-------- Given records

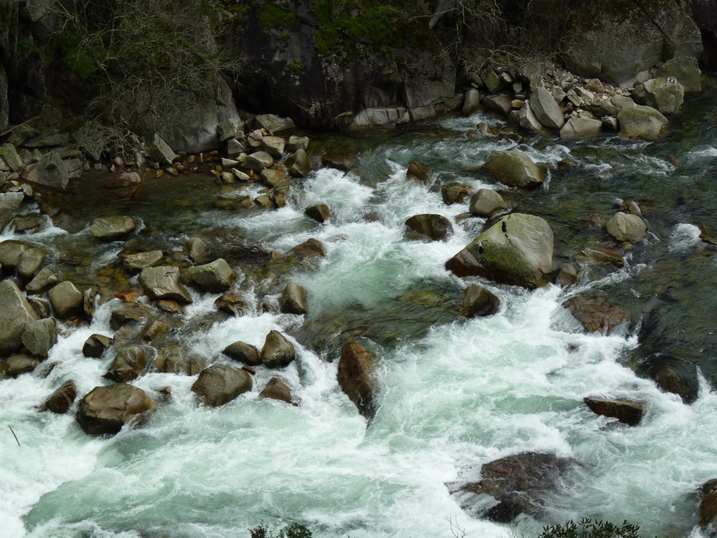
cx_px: 358
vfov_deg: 13.1
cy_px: 269
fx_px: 2341
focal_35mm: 113
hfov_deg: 17.4
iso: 80
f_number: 4
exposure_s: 1/160
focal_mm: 20.1
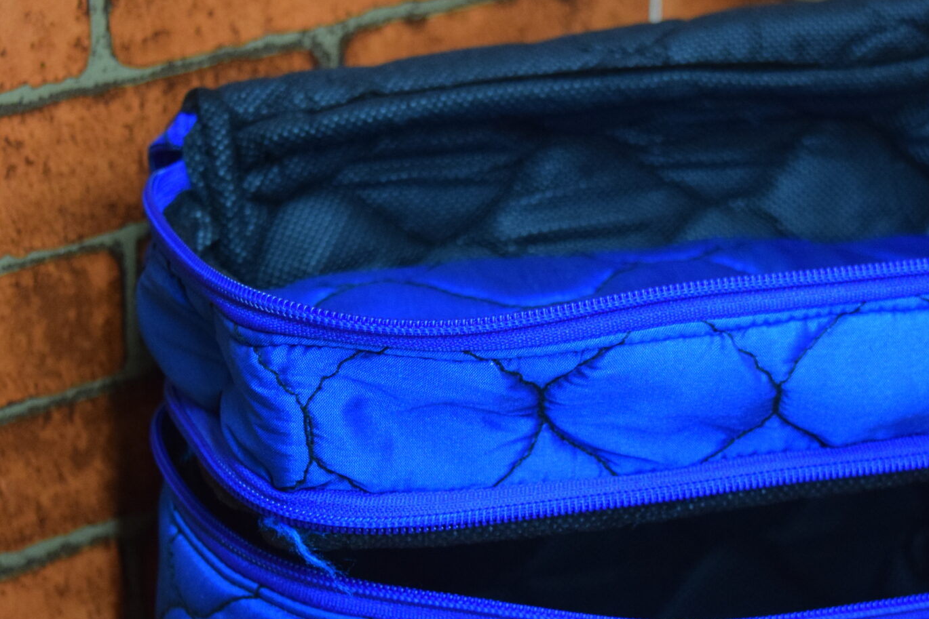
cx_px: 727
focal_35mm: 101
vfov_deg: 13.5
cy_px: 469
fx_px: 2606
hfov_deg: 20.0
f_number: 4.8
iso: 1400
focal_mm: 36
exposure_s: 1/60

----------------

Starting with the line that contains "focal_mm: 20.1", repeat each line exactly until the listing ends, including the last one. Leave pictures out.

focal_mm: 20.1
cx_px: 727
focal_35mm: 101
vfov_deg: 13.5
cy_px: 469
fx_px: 2606
hfov_deg: 20.0
f_number: 4.8
iso: 1400
focal_mm: 36
exposure_s: 1/60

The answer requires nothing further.